- EXERCISE -
Output the complete listing exactly, please, and keep the pictures out of it.

- RAW DATA -
..............................
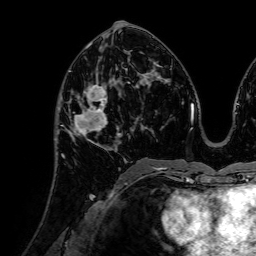
Breast MRI (dynamic contrast-enhanced), one axial slice. Slice 36 of 72 in the series (ordered by position). Cropped to one breast. Dynamic contrast-enhanced series, time point 2 of 7 at this slice position (early post-contrast). 1.5 T. TE 2.6 ms, TR 5.2 ms. 256 × 256 image matrix, field of view 225 × 225 mm. Female patient.
Annotated regions visible in this slice (semi-automatic segmentation, software-assisted and operator-edited):
- enhancing-tissue mask used for the functional tumour volume (all voxels passing the contrast-enhancement thresholds inside the analysis volume; usually the tumour): bounding box <64,79,120,158> (left, top, right, bottom; pixels)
..............................
- OUTPUT OF THE EXERCISE -
Breast MRI (dynamic contrast-enhanced), one axial slice. Slice 36 of 72 in the series (ordered by position). Cropped to one breast. Dynamic contrast-enhanced series, time point 2 of 7 at this slice position (early post-contrast). 1.5 T. TE 2.6 ms, TR 5.2 ms. 256 × 256 image matrix, field of view 225 × 225 mm. Female patient.
Annotated regions visible in this slice (semi-automatic segmentation, software-assisted and operator-edited):
- enhancing-tissue mask used for the functional tumour volume (all voxels passing the contrast-enhancement thresholds inside the analysis volume; usually the tumour): bounding box <64,79,120,158> (left, top, right, bottom; pixels)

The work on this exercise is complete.